Extract to read:
※

The editing controls both produce an analogue voltage corresponding to the editing point chosen which is given digital words during a special conversion cycle. The same converter is used for editing and audio by the use of an analogue multiplexer (MUX). The editing data is used to preset two counters. The address counter is preset with the start point address, and the down counter with the length data. Each run through the sample therefore, initiates at the start address, and terminates when the number set in the down counter has been exceeded. In the delay mode, the start address is always zero, leaving the length control to set the amount of memory being used, and thus the delay time.

An inbuilt limiter permanently safeguards any signal being recorded from becoming clipped in an overload situation. This applies both to the delay mode, and to the sample record mode. An indicator associated with the limiter thus indicates when the limiter is in operation, not when you have just ruined your irretrievable sample with clipping distortion.

※

Provided data:
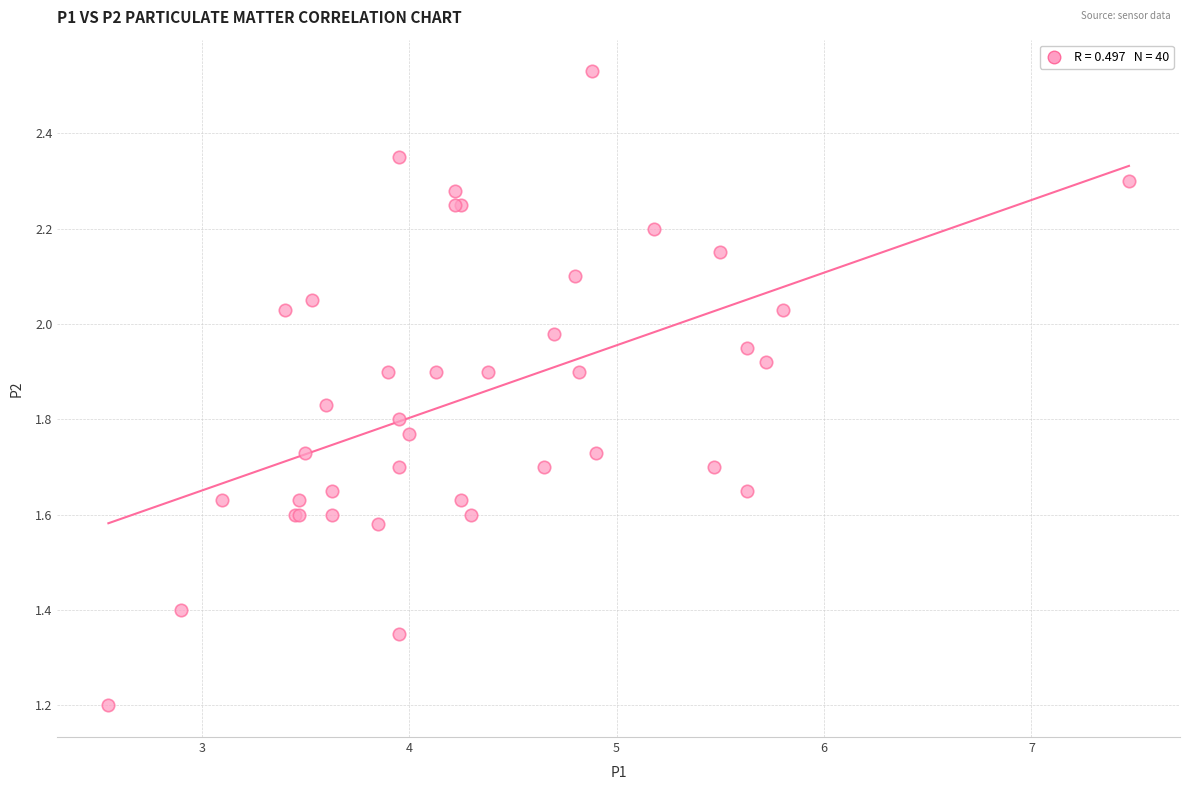

What Y value in the scatter plot is closest to 1?

1.2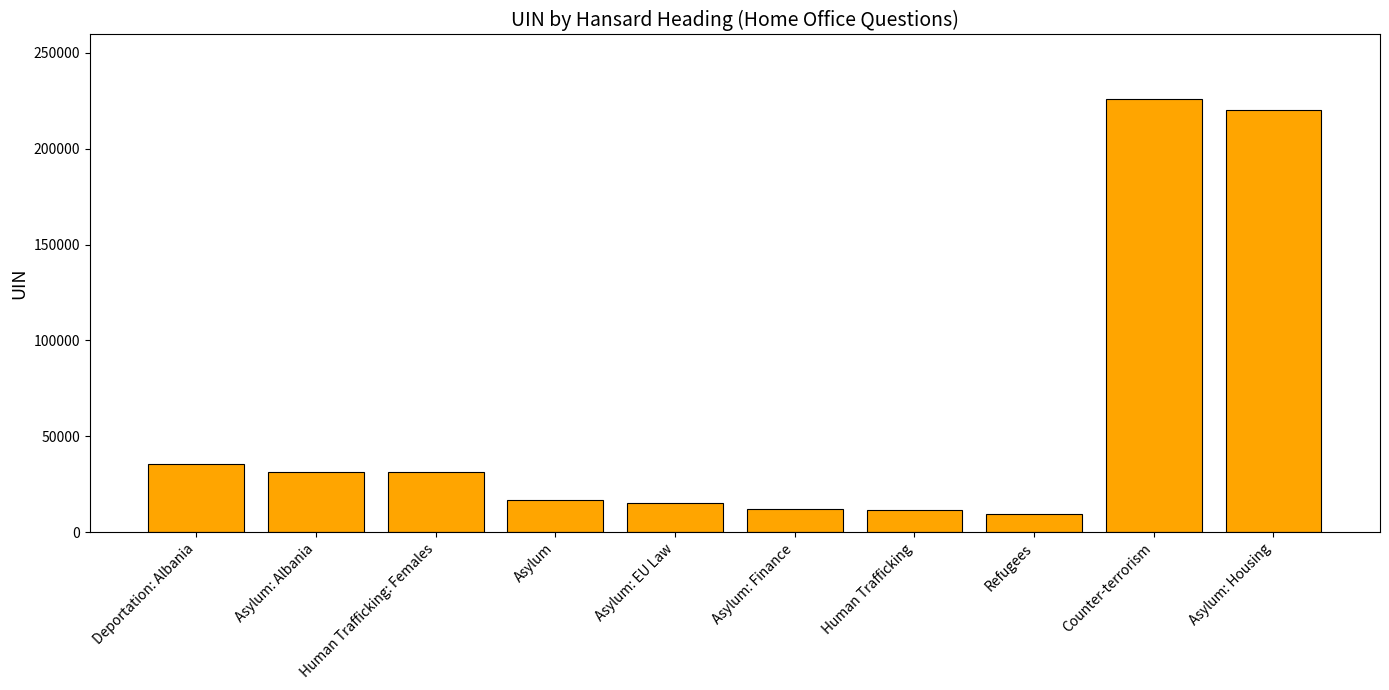

Which has a higher value, Counter-terrorism or Human Trafficking: Females?

Counter-terrorism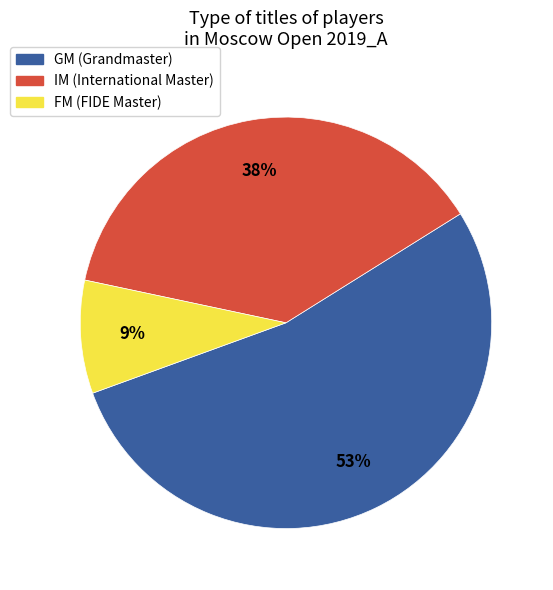

To the nearest percent, what percentage of the pie is IM?

38%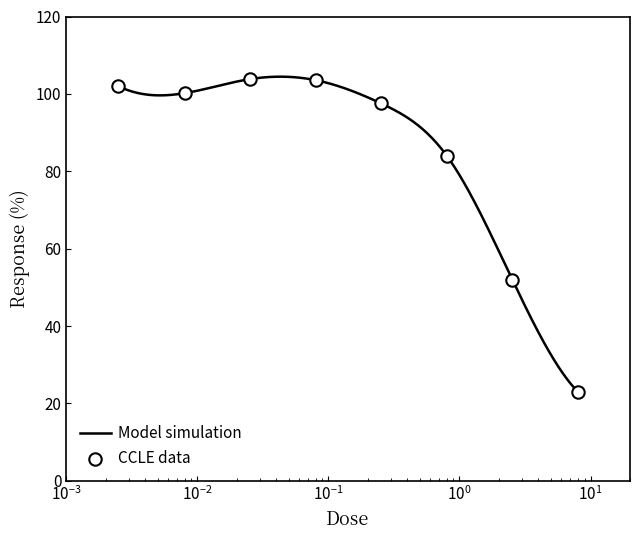

What is the change in value from 0.025 to 0.25?

-6.2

※

Instructions:
**A.** Decide whether each statement agrees with the text on editing controls and the limiter. Answer yes or no for each, and quote the text's deciding words.
(i) The same converter serves both editing and audio.
(ii) In the delay mode, the start address changes with the length control.
(iii) The limiter works only in the sample record mode.
**B.** Transcribe the part of the text on editing controls and the limiter starting at "An inbuilt limiter" and ending at "with clipping distortion.".
**C.** Write the next part of the text on editing controls and the limiter, picking up after its final sentence.

Task responses:
**A.**
(i) Yes: "The same converter is used for editing and audio by the use of an analogue multiplexer (MUX)."
(ii) No: "In the delay mode, the start address is always zero"
(iii) No: "This applies both to the delay mode, and to the sample record mode."

**B.**
An inbuilt limiter permanently safeguards any signal being recorded from becoming clipped in an overload situation. This applies both to the delay mode, and to the sample record mode. An indicator associated with the limiter thus indicates when the limiter is in operation, not when you have just ruined your irretrievable sample with clipping distortion.

**C.**
Figure 2
(Click image for higher resolution version)


VCO



Of paramount importance to the musicality of the device is the VCO circuit, which is shown in Figure 2. IC1a sums the various control and offset voltages applied to it's input. The voltages from the CV input socket and Tune preset are only allowed to effect the VCO when a sample is being played and a jack inserted in the CV socket, as determined by the CMOS switch IC10a. The summed voltage at pin 1 of IC1a is passed to the logarithmic amplifier formed around IC1b and IC2. This uses the well known logarithmic relationship between transistor Vbe and Ic in the devices Q2 & 3 in IC2. The summed voltage drives the emitters of Q2 & 3 negatively, with a temperature compensating offset produced by Q1. The current thus produced is drawn via D4 & 5 and, due to current mirroring in Q4 & 5, is also pushed into D2 & 3.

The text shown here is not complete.